Quelqu'un dit quelque chose.
Une chose pensée, réfléchie. Mûrie. Une chose qui a du sens ou qui fait sens tout d'un coup, parce qu'elle est à la fois neuve et attendue : neuve parce qu'on ne l'a jamais entendue dire ; et attendue parce qu'on l'avait fait sienne avant qu'elle ne vienne, sans qu'on le sût : soit parce qu'on n'avait pas les mots, soit parce que cela était confus, vague, non formulé.
Chose neuve et attendue parce que vous ne vous satisfaisiez plus des idées communes. Qu'il semblait y avoir une faille ou des incohérences, une invraisemblance dans le discours habituel. Les clercs paraissaient se répéter et vous laisser tomber : conformité, clichés, langage de complaisance et de reconnaissance. Vous n'aviez pas de place dans ce milieu. Vous vous en sentiez rejeté. Surtout, vous le rejetiez.
Chose attendue aussi parce que tout d'un coup, de ce qu'il ne parle pas comme les autres, quelqu'un vous semble proche. Ce qu'il dit est sensé et original. Critique et assuré. Certain et novateur. Et qu'enfin vous respirez.
Voilà que vous entendez ce quelque chose. Un quelque chose qui parle. Un quelque chose qui vous parle parce que cela devrait être vos propres mots. Queqlu'un est votre bouche.
Ainsi sont les rencontres.
Ainsi est le formateur : une bouche qui parle pour dire ce que vous savez déjà du fond du cœur.
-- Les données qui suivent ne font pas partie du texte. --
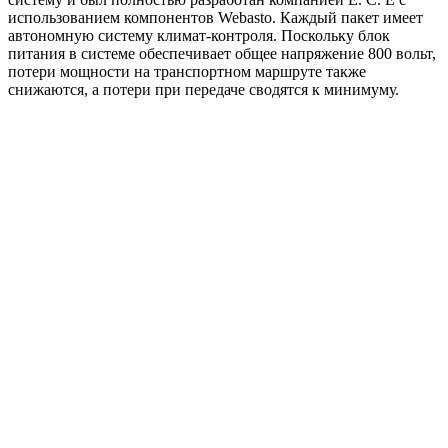
использованием компонентов Webasto. Каждый пакет имеет
автономную систему климат-контроля. Поскольку блок
питания в системе обеспечивает общее напряжение 800 вольт,
потери мощности на транспортном маршруте также
снижаются, а потери при передаче сводятся к минимуму.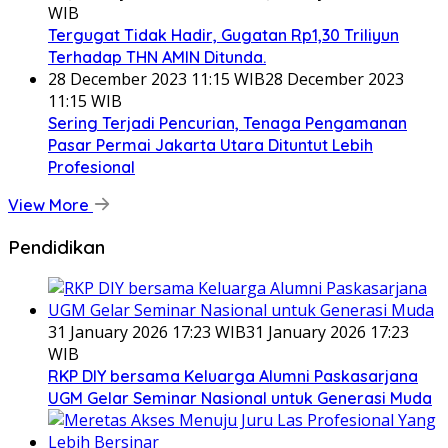
WIB
Tergugat Tidak Hadir, Gugatan Rp1,30 Triliyun
Terhadap THN AMIN Ditunda.
28 December 2023 11:15 WIB
28 December 2023
11:15 WIB
Sering Terjadi Pencurian, Tenaga Pengamanan
Pasar Permai Jakarta Utara Dituntut Lebih
Profesional
View More
Pendidikan
31 January 2026 17:23 WIB
31 January 2026 17:23
WIB
RKP DIY bersama Keluarga Alumni Paskasarjana
UGM Gelar Seminar Nasional untuk Generasi Muda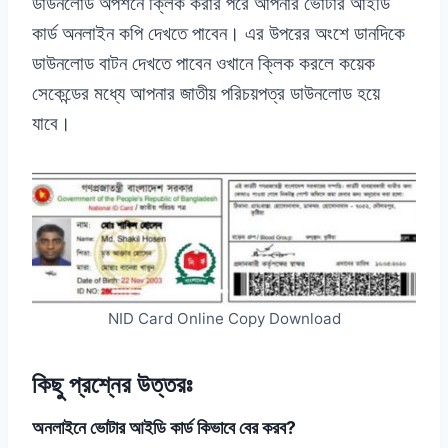
ডাউনলোড অপশনে ক্লিক করার পরে আপনার ভোটার আইডি
কার্ড অনলাইন কপি দেখতে পাবেন। এর উপরের অংশে ডানদিকে
ডাউনলোড বাটন দেখতে পাবেন ওখানে ক্লিক করলে কয়েক
সেকেন্ডের মধ্যে আপনার জাতীয় পরিচয়পত্র ডাউনলোড হয়ে
যাবে।
NID Card Online Copy Download
কিছু প্রশ্নের উত্তরঃ
অনলাইনে ভোটার আইডি কার্ড কিভাবে বের করব?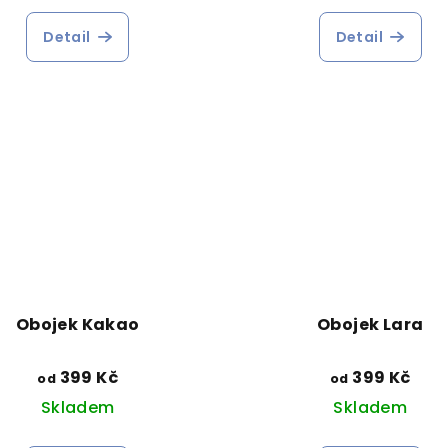
Detail
Detail
Obojek Kakao
Obojek Lara
399 Kč
399 Kč
od
od
Skladem
Skladem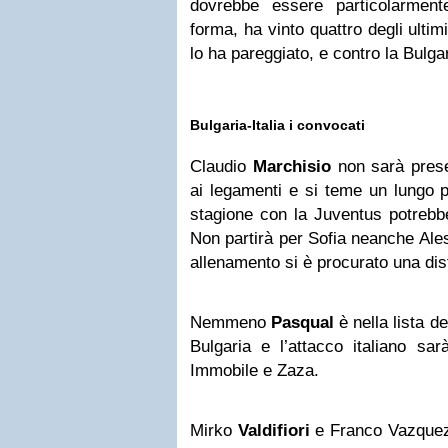
dovrebbe essere particolarmente
forma, ha vinto quattro degli ultim
lo ha pareggiato, e contro la Bulg
Bulgaria-Italia i convocati
Claudio
Marchisio
non sarà prese
ai legamenti e si teme un lungo p
stagione con la Juventus potrebbe
Non partirà per Sofia neanche Ale
allenamento si è procurato una dis
Nemmeno
Pasqual
è nella lista de
Bulgaria e l’attacco italiano sa
Immobile e Zaza.
Mirko
Valdifiori
e Franco Vazquez 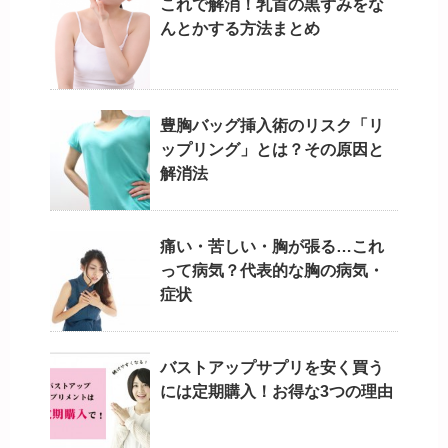
これで解消！乳首の黒ずみをな
んとかする方法まとめ
豊胸バッグ挿入術のリスク「リ
ップリング」とは？その原因と
解消法
痛い・苦しい・胸が張る…これ
って病気？代表的な胸の病気・
症状
バストアップサプリを安く買う
には定期購入！お得な3つの理由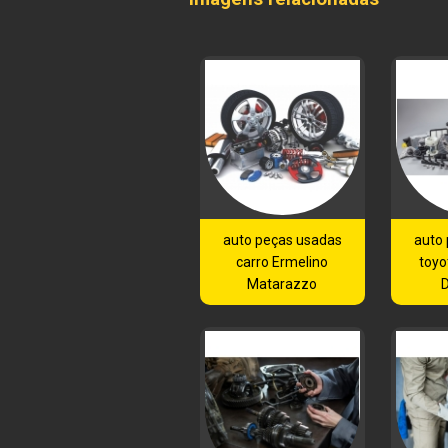
auto peças usadas
auto
carro Ermelino
toyo
Matarazzo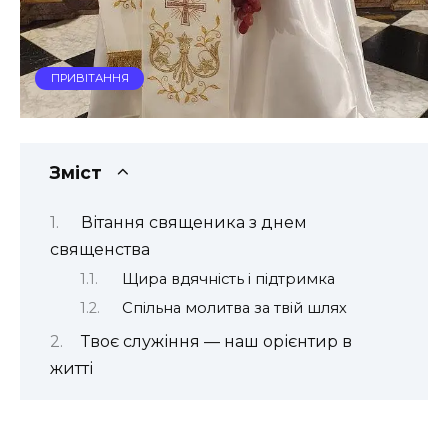
ПРИВІТАННЯ
Зміст
Вітання священика з днем
священства
Щира вдячність і підтримка
Спільна молитва за твій шлях
Твоє служіння — наш орієнтир в
житті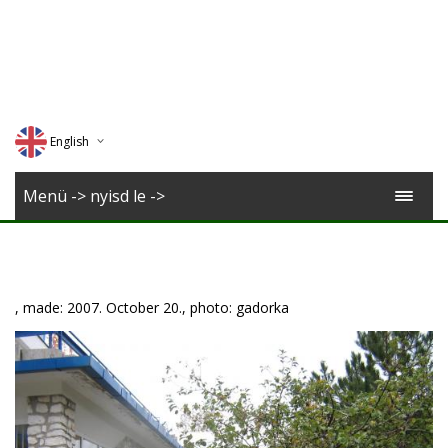
English
Deutsch
Menü -> nyisd le ->
Magyar
Romana
, made: 2007. October 20., photo: gadorka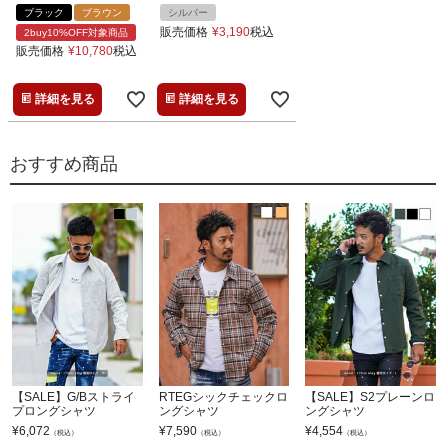
ブラック
ブラウン
シルバー
販売価格
¥
3,190
税込
2buy10%OFF対象商品
販売価格
¥
10,780
税込
詳細を見る
詳細を見る
おすすめ商品
【SALE】G/Bストライ
RTEGシックチェックロ
【SALE】S2プレーンロ
プロングシャツ
ングシャツ
ングシャツ
¥
6,072
¥
7,590
¥
4,554
（税込）
（税込）
（税込）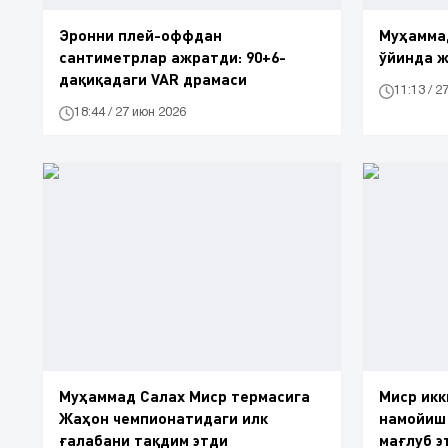
Эронни плей-оффдан
Муҳамма
сантиметрлар ажратди: 90+6-
ўйинда 
дақиқадаги VAR драмаси
11:13 / 2
18:44 / 27 июн 2026
Муҳаммад Салах Миср термасига
Миср икк
Жаҳон чемпионатидаги илк
намойиш 
ғалабани тақдим этди
мағлуб э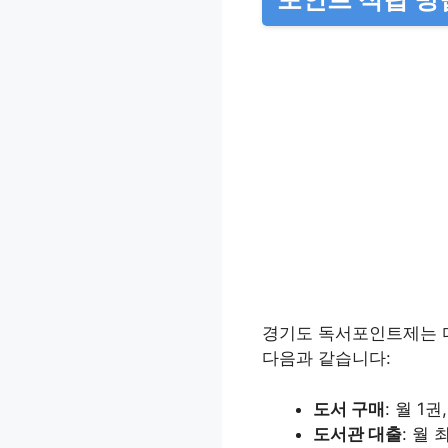
경기도 독서포인트제는 다
다음과 같습니다:
도서 구매
: 월 1
도서관 대출
: 월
Et qui vous permet d'advenir à une vérité de vous-même.
La formation n'est jamais qu'une rencontre entre l'humain et l'humain. Tout ce qui n'en serait pas est caricature de l'humain.
Je voudrais ici rendre hommage à quelques uns de ceux qui ont été cette bouche pour moi. Des "formateurs" qui m'ont fait voir la réalité sous un éclairage différent des lumières habituelles.
Pour l'instant, je citerais : Hameline et son approche de la pédagogie par les objectifs ; Mintzberg, à travers "Structure et dynamique des organisations" ; B. Cyrulnik, dans sa psychiatrie comparative ; Resnik, franc-tireur de la psychanalyse ; et un cardiologue à la retraite, inconnu, rencontré un jour à Lariboisière, où je venais de subir une dilatation coronarienne.
En toute chose, il faut du souffle. Surtout, à la fois, le sens de l'urgence, du désir, de la vie. Et sans doute la tenaille de la mort, en filigrane. Quelque chose qui relève d'une foi. En une transcendance. Pour être.
Ce que je vous invite à partager avec moi.